Let $I$ be an uncountable set and consider the product sigma algebra on $\mathcal{B}(\mathbb R)^{I}$
I want to show that $\mathcal{B}(\mathbb R)^{I}=\{ \{f \in \mathbb R^{I}\lvert (f(t_{1}),f(t_{2}),...)\in A\}\lvert (t_{n})_{n\in \mathbb N}\subseteq I,\; A \in \mathcal{B}(\mathbb R)^{(t_{n})_{n \in \mathbb N}}\}=: Q$
I have already shown the inclusion $\mathcal{B}(\mathbb R)^{I}\subseteq Q$ by using the fact that $Q$ is a sigma-algebra and the preimages of projections of measurable sets indeed lie in $Q$
Apparently the direction $\mathcal{B}(\mathbb R)^{I}\supseteq Q$ is the easier one but I am lost on how to go about it.

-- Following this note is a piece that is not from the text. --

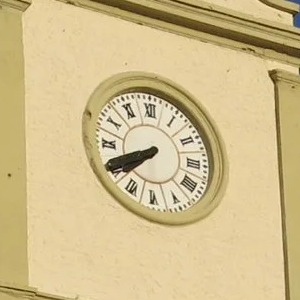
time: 7:40
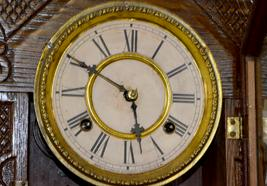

Attempt: Assuming that I have $M:=\{f \in \mathbb R^{I}\lvert (f(t_{1}),f(t_{2}),...)\in A\}$ such that $(t_{n})_{n\in \mathbb N}\subseteq I,\; A \in \mathcal{B}(\mathbb R)^{(t_{n})_{n \in \mathbb N}}$. Then if $A$ is of the form $A=\prod\limits_{n=1}^{\infty}A_{t_{i}}$ for $A_{t_{i}}\in \mathcal{B}(\mathbb R)$ clearly:
$M:=\mathbb R^{I\setminus (t_{n})_{n \in \mathbb N}}\times A= \bigcap\limits_{n=1}^{\infty}p_{t_{j}}^{-1}(A_{t_{j}})\in \mathcal{B}(\mathbb R)^{I}$. But my issue is that not every $A \in \mathcal{B}(\mathbb R)^{(t_{n})_{n \in \mathbb N}}$ is of the form $A=\prod\limits_{n=1}^{\infty}A_{t_{i}}$. But I know that the set
$$\mathcal{C}:=\{ \prod\limits_{n=1}^{\infty}A_{t_{i}}\lvert A_{t_{i}}\in \mathcal{B}(\mathbb R)\; \forall i \in \mathbb N\} $$ is a generator of $\mathcal{B}(\mathbb R)^{(t_{n})_{n \in \mathbb N}}$. Is there any way I could use this generator to extend the result, like one usually does with the monotone class theorem?
If my understanding of your notation is correct then $M$ is a Borel subset of $\Bbb R^I$, being a preimage of a Borel set $A$ by the (continuous) projection map from $\Bbb R^I$ to $\Bbb R^{\{t_n\}}$.